Aux yeux de l’eurodéputé Mark Demesmaeker, qui parlait au nom du groupe ECR, le programme de la Présidence luxembourgeoise est "ambitieux", mais celle-ci sera confrontée à de nombreux défis, tels que la crise grecque ou la migration. "Il faudra tous vos talents de négociateurs pour arriver à trouver des accords", a-t-il dit. Pour l’ECR, un accord sur le PNR est "essentiel" en vue d’avoir un cadre communautaire pour pouvoir lutter contre le terrorisme. "En Europe, il n’y a pas de place pour le genre d’agressions que nous constatons en Ukraine", a-t-il encore dit. Enfin, Mark Demesmaeker a souligné l’importance de l’initiative "mieux légiférer", du TTIP et du marché unique numérique. Il a également souligné l’importance de trouver un accord international lors des négociations climatiques de Paris.
L’eurodéputé luxembourgeois Charles Goerens, qui représentait le groupe ALDE, a exprimé sa satisfaction de retrouver les priorités de son groupe politique dans celles de la Présidence luxembourgeoise, notamment la promotion de la croissance, la mise en œuvre du marché unique numérique, et l’obligation de réussite en matière de lutte contre le changement climatique et la conférence sur le financement du développement d’Addis-Abeba. A ses yeux, la Présidence luxembourgeoise se déroulera dans un contexte "différent", car "on est devenus moins nombreux à défendre le projet Europe". "Ce dont nous avons besoin […], c’est d’une volonté inébranlable de préserver l’essentiel – ce lien entre les nations, entre les citoyens qui vivent dans nos nations, ayant le courage et la détermination de défendre nos libertés", a-t-il poursuivi.
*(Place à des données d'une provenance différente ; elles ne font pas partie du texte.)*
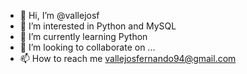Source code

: - 👋 Hi, I’m @vallejosf
- 👀 I’m interested in Python and MySQL
- 🌱 I’m currently learning Python
- 💞️ I’m looking to collaborate on ...
- 📫 How to reach me vallejosfernando94@gmail.com

<!---
I am an enthusiastic person, eager to learn and get into the world of programming. 
--->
Il a souligné la nécessité d’accueillir les réfugiés, indiquant que "c’est sur l’irréductibilité de la dignité humaine que repose le projet européen", et non "sur des approches malthusiennes".
La Présidence luxembourgeoise devra "gérer toutes sortes de problèmes qui frappent actuellement les peuples européens", a expliqué l’eurodéputé Neoclis Sylikiotis (GUE/NGL). Il estime que l’Europe a besoin de solidarité, d’une politique progressive de croissance, d’emploi, et de justice sociale, et non "de politiques néolibérales d’austérité stricte qui enfoncent dans la crise et paupérisent des peuples entiers". Pour ce qui est de la migration, Neoclis Sylikiotis a souligné l’importance d’une répartition équitable de la charge entre Etats membres en fonction de leur PIB et de la taille de leur population.
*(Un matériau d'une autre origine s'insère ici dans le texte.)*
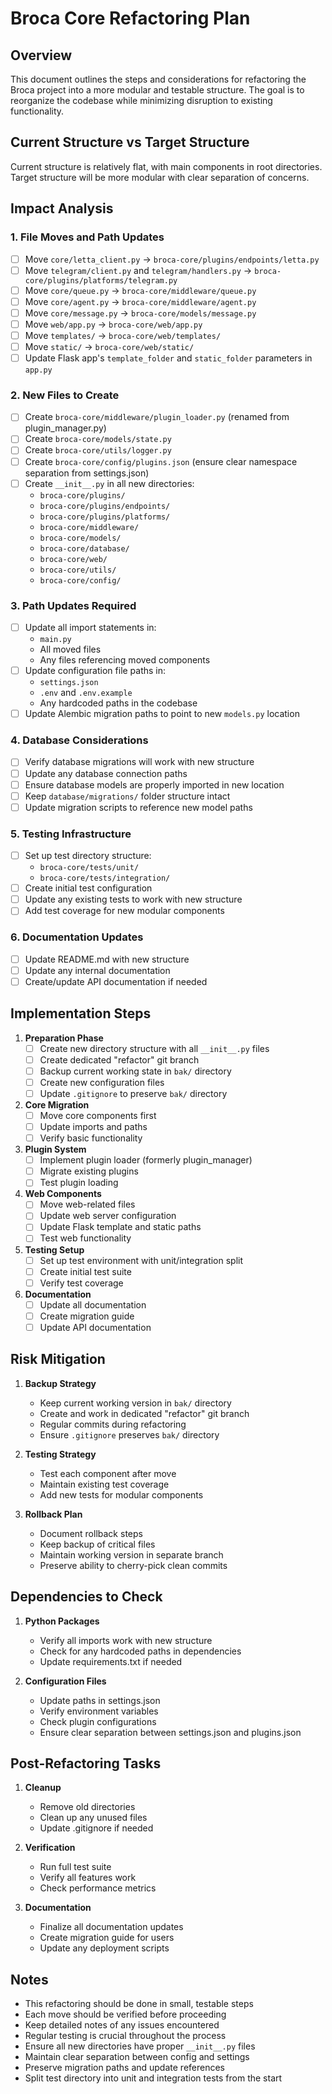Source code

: # Broca Core Refactoring Plan

## Overview
This document outlines the steps and considerations for refactoring the Broca project into a more modular and testable structure. The goal is to reorganize the codebase while minimizing disruption to existing functionality.

## Current Structure vs Target Structure
Current structure is relatively flat, with main components in root directories. Target structure will be more modular with clear separation of concerns.

## Impact Analysis

### 1. File Moves and Path Updates
- [ ] Move `core/letta_client.py` → `broca-core/plugins/endpoints/letta.py`
- [ ] Move `telegram/client.py` and `telegram/handlers.py` → `broca-core/plugins/platforms/telegram.py`
- [ ] Move `core/queue.py` → `broca-core/middleware/queue.py`
- [ ] Move `core/agent.py` → `broca-core/middleware/agent.py`
- [ ] Move `core/message.py` → `broca-core/models/message.py`
- [ ] Move `web/app.py` → `broca-core/web/app.py`
- [ ] Move `templates/` → `broca-core/web/templates/`
- [ ] Move `static/` → `broca-core/web/static/`
- [ ] Update Flask app's `template_folder` and `static_folder` parameters in `app.py`

### 2. New Files to Create
- [ ] Create `broca-core/middleware/plugin_loader.py` (renamed from plugin_manager.py)
- [ ] Create `broca-core/models/state.py`
- [ ] Create `broca-core/utils/logger.py`
- [ ] Create `broca-core/config/plugins.json` (ensure clear namespace separation from settings.json)
- [ ] Create `__init__.py` in all new directories:
  - `broca-core/plugins/`
  - `broca-core/plugins/endpoints/`
  - `broca-core/plugins/platforms/`
  - `broca-core/middleware/`
  - `broca-core/models/`
  - `broca-core/database/`
  - `broca-core/web/`
  - `broca-core/utils/`
  - `broca-core/config/`

### 3. Path Updates Required
- [ ] Update all import statements in:
  - `main.py`
  - All moved files
  - Any files referencing moved components
- [ ] Update configuration file paths in:
  - `settings.json`
  - `.env` and `.env.example`
  - Any hardcoded paths in the codebase
- [ ] Update Alembic migration paths to point to new `models.py` location

### 4. Database Considerations
- [ ] Verify database migrations will work with new structure
- [ ] Update any database connection paths
- [ ] Ensure database models are properly imported in new location
- [ ] Keep `database/migrations/` folder structure intact
- [ ] Update migration scripts to reference new model paths

### 5. Testing Infrastructure
- [ ] Set up test directory structure:
  - `broca-core/tests/unit/`
  - `broca-core/tests/integration/`
- [ ] Create initial test configuration
- [ ] Update any existing tests to work with new structure
- [ ] Add test coverage for new modular components

### 6. Documentation Updates
- [ ] Update README.md with new structure
- [ ] Update any internal documentation
- [ ] Create/update API documentation if needed

## Implementation Steps

1. **Preparation Phase**
   - [ ] Create new directory structure with all `__init__.py` files
   - [ ] Create dedicated "refactor" git branch
   - [ ] Backup current working state in `bak/` directory
   - [ ] Create new configuration files
   - [ ] Update `.gitignore` to preserve `bak/` directory

2. **Core Migration**
   - [ ] Move core components first
   - [ ] Update imports and paths
   - [ ] Verify basic functionality

3. **Plugin System**
   - [ ] Implement plugin loader (formerly plugin_manager)
   - [ ] Migrate existing plugins
   - [ ] Test plugin loading

4. **Web Components**
   - [ ] Move web-related files
   - [ ] Update web server configuration
   - [ ] Update Flask template and static paths
   - [ ] Test web functionality

5. **Testing Setup**
   - [ ] Set up test environment with unit/integration split
   - [ ] Create initial test suite
   - [ ] Verify test coverage

6. **Documentation**
   - [ ] Update all documentation
   - [ ] Create migration guide
   - [ ] Update API documentation

## Risk Mitigation

1. **Backup Strategy**
   - Keep current working version in `bak/` directory
   - Create and work in dedicated "refactor" git branch
   - Regular commits during refactoring
   - Ensure `.gitignore` preserves `bak/` directory

2. **Testing Strategy**
   - Test each component after move
   - Maintain existing test coverage
   - Add new tests for modular components

3. **Rollback Plan**
   - Document rollback steps
   - Keep backup of critical files
   - Maintain working version in separate branch
   - Preserve ability to cherry-pick clean commits

## Dependencies to Check

1. **Python Packages**
   - Verify all imports work with new structure
   - Check for any hardcoded paths in dependencies
   - Update requirements.txt if needed

2. **Configuration Files**
   - Update paths in settings.json
   - Verify environment variables
   - Check plugin configurations
   - Ensure clear separation between settings.json and plugins.json

## Post-Refactoring Tasks

1. **Cleanup**
   - Remove old directories
   - Clean up any unused files
   - Update .gitignore if needed

2. **Verification**
   - Run full test suite
   - Verify all features work
   - Check performance metrics

3. **Documentation**
   - Finalize all documentation updates
   - Create migration guide for users
   - Update any deployment scripts

## Notes
- This refactoring should be done in small, testable steps
- Each move should be verified before proceeding
- Keep detailed notes of any issues encountered
- Regular testing is crucial throughout the process
- Ensure all new directories have proper `__init__.py` files
- Maintain clear separation between config and settings
- Preserve migration paths and update references
- Split test directory into unit and integration tests from the start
Pour l’eurodéputé luxembourgeois Claude Turmes, qui faisait entendre la voix du groupe des Verts/ALE, la Présidence luxembourgeoise aura lieu à un moment essentiel pour l’Europe. Le Luxembourg devra selon lui jouer un rôle de médiateur pour parvenir à construire des ponts. A ses yeux, quatre priorités seront fondamentales au cours des six prochains mois : le climat, les réfugiés, une politique fiscale équitable et la question de la Grèce. Pour ce qui est du climat, Claude Turmes a souligné la nécessité de trouver un accord lors de la conférence climatique de Paris. "Soit nous respectons ses limites, soit la nature va déraper, comme l’ont récemment démontré les canicules en Inde, au Pakistan et en Europe", a-t-il dit.